◆ WORK TASK 1 ◆
In the friendship post, what was the elderly woman pushing when she crossed the bike path?
◆ WORK TASK 2 ◆
Rewrite the stretch of the friendship post from "Yes, that's where" through "are Childhood Friends.", putting "tire swing" in place of "big swing".

◆ DOCUMENT PASSAGE ◆
• • •

We met on the playground.

You know that large open space with slides, climbing frames, swings and the inevitable sandpit. Is it bottomless or not?
Where you discover all about yourself and about socializing with others? Where you can experiment with Life and expand? 
Where I learned what discrimination feels like and that it is held up by the so called lower classes just as well. Where a bloody knee didn't always come from being clumsy on the monkey bars.

Yes, that's where we met. Can you imagine the tension in me, running into a stranger in that place?
But there was that big swing I wanted to give a try. And he was standing real close to it. Was he going to stop me? No, he felt like swinging too and the big swing was a bit hard to handle for one... So we mounted it, the two of us... both surprised at having such fun together. Apart from the swing we found out there was more to uncover and enjoy on that playground. So that's where we meet regularly now. I guess you could say we are Childhood Friends.


Jo

Thursday, March 1, 2012

True Friends

   How can you know a friend is true?

   Friendship should make one feel happy, right? But not just in receiving. In giving also. And maybe not straight away, or not at all times. And maybe not that exuberant kind of joy, but one like little gems you can make a necklace with after a long time. Or that you carry with you in your 'pocket' [your memory; translator's note.]
   Fact is true friends don't leave when things are going bad. That's when they support you. Or you support them. 
Just watch ... any help from a friend triggers the wish to pay it back. Or forward.

   I do not agree with Ecclesiastes, when he claims that Frustration is better than laughter, because a sad face is good for the heart. (Eccl. 7:3).
   I remember feeling very tired once, while on my way to my work. I was fearing the next 6 hours I had to spend behind my desk... At a crossing I had to slow down my bike to let an elderly woman cross the bike path with her shopping trolley. She stopped and motioned for me to go first. Slowly I increased my speed... then she smiled at me. And I smiled back at her. In that short moment, in which we made a connection, I felt all my wearyness disappear. I felt wide awake and strong and relaxed.
   Now which friends make me feel that way? Joyful, supported, supportive and connected.

• • •

◆ SUPPLIED INFORMATION ◆
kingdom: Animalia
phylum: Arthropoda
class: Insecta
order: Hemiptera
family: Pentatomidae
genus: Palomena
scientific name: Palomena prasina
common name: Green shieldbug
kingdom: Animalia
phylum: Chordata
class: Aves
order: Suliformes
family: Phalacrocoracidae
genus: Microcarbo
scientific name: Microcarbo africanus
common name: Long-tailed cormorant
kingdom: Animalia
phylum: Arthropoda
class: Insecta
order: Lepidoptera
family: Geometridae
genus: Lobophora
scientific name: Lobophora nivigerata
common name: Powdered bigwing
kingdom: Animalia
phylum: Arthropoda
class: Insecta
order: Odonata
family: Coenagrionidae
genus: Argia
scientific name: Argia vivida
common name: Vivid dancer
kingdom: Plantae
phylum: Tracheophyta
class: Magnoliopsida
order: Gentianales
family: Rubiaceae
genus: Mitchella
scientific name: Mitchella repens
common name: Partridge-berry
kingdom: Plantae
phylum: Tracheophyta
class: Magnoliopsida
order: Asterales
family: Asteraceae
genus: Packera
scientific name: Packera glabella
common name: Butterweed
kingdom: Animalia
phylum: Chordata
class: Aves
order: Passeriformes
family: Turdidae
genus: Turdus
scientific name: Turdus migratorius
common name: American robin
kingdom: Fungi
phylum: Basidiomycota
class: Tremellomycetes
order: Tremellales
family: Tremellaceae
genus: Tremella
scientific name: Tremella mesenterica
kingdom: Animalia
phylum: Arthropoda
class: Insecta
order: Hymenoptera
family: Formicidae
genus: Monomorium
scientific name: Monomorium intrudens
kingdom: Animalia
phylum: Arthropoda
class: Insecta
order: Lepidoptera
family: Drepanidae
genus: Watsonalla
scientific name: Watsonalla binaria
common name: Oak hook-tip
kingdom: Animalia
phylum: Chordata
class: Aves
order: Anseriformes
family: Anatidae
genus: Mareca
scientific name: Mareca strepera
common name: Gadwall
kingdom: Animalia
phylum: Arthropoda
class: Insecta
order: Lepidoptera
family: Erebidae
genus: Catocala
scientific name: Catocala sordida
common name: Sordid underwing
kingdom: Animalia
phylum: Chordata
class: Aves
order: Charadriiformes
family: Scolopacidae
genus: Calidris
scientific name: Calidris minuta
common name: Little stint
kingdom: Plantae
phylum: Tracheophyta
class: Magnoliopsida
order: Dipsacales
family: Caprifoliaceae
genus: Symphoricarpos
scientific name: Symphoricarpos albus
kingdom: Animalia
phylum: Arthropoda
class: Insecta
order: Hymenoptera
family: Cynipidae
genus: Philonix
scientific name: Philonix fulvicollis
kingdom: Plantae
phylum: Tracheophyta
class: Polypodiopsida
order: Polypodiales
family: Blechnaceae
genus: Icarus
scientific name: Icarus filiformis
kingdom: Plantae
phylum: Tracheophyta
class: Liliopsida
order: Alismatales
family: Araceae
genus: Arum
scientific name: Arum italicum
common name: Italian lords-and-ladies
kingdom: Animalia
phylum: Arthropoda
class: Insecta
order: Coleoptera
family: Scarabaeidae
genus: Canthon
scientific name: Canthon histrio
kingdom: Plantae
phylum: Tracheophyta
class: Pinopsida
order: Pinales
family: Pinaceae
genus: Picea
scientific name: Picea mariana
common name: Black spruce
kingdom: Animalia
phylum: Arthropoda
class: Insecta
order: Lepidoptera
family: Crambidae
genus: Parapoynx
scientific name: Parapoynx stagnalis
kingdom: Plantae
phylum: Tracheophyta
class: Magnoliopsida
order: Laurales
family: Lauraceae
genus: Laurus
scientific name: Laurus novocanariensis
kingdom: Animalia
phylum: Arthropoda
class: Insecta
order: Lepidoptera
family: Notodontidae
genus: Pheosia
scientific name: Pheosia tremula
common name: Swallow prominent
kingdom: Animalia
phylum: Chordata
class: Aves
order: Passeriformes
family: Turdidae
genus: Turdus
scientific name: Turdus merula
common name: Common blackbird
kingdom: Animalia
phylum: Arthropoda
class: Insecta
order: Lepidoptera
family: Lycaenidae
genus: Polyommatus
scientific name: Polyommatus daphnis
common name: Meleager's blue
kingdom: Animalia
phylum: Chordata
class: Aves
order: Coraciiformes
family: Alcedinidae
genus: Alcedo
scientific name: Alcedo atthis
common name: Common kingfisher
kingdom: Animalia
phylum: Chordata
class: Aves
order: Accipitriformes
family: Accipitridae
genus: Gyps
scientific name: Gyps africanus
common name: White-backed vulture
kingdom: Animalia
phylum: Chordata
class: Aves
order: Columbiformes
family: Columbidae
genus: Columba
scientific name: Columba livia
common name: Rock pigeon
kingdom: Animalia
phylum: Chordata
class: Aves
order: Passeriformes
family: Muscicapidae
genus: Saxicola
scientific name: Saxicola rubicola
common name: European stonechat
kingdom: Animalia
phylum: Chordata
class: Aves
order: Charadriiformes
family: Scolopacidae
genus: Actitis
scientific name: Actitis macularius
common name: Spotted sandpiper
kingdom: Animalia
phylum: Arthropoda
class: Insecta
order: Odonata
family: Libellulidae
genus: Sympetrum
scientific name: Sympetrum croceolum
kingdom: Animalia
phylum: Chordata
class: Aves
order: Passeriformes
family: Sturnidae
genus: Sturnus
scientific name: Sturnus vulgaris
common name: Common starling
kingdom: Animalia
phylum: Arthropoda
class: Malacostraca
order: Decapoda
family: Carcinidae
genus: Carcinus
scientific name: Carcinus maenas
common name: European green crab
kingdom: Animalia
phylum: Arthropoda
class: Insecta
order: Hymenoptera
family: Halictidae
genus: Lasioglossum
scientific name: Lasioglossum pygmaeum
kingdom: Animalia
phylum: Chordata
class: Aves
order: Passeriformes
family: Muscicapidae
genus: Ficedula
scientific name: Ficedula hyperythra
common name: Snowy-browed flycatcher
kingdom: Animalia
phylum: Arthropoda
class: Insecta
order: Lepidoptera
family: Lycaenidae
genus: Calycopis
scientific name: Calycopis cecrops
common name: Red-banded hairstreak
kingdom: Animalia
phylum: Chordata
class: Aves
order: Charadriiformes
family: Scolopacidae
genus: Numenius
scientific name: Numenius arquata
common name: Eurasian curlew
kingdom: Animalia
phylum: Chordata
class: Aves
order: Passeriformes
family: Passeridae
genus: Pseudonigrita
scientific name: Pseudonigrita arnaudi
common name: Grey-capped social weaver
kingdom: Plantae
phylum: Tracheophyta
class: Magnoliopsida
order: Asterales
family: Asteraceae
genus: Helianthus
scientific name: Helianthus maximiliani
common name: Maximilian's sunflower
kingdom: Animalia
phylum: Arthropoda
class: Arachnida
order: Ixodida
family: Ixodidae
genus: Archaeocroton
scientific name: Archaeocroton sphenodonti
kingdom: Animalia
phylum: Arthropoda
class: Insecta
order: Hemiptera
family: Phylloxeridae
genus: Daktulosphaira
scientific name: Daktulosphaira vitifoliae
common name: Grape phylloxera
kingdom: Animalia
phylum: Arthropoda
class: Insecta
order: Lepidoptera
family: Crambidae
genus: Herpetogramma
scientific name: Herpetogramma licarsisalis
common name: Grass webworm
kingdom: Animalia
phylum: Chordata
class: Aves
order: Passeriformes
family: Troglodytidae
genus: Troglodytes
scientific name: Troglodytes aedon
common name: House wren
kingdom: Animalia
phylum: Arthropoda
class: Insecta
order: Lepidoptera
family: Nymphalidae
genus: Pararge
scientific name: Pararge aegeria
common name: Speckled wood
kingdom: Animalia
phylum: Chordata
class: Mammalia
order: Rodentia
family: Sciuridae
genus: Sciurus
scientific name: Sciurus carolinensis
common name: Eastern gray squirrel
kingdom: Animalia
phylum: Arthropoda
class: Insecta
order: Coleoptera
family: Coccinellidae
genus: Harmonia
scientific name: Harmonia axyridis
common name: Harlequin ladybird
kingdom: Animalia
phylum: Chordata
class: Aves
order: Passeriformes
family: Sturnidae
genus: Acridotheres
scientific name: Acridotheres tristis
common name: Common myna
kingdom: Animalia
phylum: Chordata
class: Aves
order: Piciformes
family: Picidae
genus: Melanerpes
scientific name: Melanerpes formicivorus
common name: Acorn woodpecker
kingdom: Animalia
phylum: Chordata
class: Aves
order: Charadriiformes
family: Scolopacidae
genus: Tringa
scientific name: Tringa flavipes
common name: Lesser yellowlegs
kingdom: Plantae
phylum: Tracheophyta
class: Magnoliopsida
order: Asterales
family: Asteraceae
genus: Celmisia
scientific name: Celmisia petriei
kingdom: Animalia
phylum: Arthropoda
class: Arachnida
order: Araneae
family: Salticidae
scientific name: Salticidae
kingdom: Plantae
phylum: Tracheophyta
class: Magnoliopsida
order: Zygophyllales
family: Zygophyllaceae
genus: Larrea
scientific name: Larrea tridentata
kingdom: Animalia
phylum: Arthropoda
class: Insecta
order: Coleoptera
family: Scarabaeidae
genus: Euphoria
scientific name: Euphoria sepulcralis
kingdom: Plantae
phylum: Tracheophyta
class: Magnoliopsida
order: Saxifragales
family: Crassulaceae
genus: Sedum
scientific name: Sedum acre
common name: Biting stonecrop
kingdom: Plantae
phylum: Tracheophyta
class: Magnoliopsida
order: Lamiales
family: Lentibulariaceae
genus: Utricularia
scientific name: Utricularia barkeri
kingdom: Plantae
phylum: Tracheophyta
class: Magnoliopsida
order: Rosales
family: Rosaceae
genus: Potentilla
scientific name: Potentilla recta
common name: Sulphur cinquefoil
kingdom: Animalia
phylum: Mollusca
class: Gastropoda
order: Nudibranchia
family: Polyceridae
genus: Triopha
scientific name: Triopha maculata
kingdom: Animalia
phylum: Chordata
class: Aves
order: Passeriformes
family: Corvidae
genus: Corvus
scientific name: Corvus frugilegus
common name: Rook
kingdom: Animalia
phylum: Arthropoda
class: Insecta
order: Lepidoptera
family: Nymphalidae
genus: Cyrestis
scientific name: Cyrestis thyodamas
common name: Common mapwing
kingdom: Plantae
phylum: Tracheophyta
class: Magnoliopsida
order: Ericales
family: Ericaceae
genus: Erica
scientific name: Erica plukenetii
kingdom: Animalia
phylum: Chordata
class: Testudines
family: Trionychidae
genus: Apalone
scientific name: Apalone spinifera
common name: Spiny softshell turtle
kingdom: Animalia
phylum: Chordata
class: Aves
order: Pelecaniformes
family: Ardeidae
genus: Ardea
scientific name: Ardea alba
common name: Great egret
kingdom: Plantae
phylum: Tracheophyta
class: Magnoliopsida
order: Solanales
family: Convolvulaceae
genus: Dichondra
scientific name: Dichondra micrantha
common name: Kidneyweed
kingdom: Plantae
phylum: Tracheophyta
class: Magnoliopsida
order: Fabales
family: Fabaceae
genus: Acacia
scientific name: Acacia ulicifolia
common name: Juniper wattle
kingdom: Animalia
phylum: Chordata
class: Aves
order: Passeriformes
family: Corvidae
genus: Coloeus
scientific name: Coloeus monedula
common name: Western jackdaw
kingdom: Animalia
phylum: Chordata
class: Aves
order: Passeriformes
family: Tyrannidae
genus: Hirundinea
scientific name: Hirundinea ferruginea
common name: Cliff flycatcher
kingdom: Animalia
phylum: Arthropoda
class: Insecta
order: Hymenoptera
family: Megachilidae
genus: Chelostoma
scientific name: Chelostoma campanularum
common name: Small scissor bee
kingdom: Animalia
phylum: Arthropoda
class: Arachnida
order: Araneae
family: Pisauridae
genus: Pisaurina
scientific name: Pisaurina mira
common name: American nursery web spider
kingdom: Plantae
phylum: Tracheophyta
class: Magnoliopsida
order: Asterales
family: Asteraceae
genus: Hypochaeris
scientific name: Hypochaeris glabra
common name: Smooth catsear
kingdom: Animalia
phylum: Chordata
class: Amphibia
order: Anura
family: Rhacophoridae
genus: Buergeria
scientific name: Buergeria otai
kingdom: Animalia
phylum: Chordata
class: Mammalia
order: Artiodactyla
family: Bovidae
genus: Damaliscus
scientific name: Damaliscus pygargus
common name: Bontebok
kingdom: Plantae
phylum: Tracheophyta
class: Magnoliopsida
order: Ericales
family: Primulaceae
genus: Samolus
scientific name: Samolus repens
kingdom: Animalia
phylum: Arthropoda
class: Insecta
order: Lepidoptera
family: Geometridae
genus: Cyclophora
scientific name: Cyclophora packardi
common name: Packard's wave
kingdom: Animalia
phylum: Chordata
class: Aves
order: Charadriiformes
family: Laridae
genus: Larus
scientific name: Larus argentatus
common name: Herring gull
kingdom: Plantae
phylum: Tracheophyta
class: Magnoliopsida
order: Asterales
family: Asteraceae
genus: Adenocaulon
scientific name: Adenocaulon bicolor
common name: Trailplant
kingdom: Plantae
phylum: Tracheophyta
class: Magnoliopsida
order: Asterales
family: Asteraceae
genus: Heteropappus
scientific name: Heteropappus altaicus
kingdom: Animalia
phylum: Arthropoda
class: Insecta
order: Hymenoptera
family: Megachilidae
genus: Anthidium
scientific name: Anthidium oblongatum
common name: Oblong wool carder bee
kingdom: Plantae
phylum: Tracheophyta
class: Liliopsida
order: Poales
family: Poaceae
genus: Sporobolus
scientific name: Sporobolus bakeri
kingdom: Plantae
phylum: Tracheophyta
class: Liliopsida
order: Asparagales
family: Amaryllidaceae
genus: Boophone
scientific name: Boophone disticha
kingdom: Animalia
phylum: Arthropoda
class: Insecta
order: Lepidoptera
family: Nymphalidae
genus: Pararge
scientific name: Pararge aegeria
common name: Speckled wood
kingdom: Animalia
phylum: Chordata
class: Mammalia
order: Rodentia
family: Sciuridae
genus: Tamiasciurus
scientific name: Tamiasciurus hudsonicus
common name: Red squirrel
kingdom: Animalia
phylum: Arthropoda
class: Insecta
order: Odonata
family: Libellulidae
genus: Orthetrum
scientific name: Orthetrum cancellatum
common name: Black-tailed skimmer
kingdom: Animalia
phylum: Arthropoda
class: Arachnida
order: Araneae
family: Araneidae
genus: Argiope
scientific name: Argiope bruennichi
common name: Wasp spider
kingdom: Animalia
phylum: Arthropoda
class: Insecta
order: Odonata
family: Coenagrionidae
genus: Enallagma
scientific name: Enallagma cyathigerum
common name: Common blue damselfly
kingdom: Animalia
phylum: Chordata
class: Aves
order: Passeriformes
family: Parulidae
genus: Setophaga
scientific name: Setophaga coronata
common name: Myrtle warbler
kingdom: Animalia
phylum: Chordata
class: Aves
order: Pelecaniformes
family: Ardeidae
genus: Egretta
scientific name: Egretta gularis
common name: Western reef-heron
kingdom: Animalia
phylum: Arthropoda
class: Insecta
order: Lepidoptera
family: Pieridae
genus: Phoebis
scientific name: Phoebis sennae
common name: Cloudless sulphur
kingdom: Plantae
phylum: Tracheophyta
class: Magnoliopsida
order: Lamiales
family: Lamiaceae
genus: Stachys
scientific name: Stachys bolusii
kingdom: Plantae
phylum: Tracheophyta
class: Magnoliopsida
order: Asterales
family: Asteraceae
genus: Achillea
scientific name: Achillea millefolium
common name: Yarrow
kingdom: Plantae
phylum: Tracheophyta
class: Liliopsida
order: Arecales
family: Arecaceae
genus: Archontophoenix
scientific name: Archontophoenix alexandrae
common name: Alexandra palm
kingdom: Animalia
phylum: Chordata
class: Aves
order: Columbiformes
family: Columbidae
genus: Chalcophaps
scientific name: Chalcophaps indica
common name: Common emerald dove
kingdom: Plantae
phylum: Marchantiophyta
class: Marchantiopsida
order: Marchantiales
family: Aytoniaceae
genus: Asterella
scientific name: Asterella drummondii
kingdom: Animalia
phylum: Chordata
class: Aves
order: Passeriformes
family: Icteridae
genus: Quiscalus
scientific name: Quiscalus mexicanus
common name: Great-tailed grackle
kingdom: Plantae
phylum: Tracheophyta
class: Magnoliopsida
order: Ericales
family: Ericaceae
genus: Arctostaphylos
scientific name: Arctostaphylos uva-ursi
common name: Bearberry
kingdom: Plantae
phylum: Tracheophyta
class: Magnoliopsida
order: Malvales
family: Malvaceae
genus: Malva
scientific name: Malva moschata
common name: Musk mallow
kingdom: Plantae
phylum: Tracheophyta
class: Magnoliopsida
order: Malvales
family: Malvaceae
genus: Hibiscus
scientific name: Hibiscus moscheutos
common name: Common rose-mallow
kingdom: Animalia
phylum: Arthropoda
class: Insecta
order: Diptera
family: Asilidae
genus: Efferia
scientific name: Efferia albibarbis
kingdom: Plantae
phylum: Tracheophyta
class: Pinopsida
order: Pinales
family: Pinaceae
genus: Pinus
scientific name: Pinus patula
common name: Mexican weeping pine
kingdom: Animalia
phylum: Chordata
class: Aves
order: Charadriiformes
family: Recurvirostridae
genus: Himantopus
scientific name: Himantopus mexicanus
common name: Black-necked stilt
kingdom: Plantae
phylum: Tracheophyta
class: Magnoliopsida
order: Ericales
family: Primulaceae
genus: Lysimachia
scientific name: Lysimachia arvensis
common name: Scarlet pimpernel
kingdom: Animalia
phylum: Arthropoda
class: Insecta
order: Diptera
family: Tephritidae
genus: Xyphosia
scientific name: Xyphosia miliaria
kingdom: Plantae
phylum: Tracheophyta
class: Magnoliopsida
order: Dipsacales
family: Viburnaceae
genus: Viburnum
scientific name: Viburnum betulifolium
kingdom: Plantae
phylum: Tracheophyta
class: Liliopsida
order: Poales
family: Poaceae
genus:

• • •

◆ RESULT 1 ◆
A shopping trolley.

◆ RESULT 2 ◆
Yes, that's where we met. Can you imagine the tension in me, running into a stranger in that place?
But there was that tire swing I wanted to give a try. And he was standing real close to it. Was he going to stop me? No, he felt like swinging too and the tire swing was a bit hard to handle for one... So we mounted it, the two of us... both surprised at having such fun together. Apart from the swing we found out there was more to uncover and enjoy on that playground. So that's where we meet regularly now. I guess you could say we are Childhood Friends.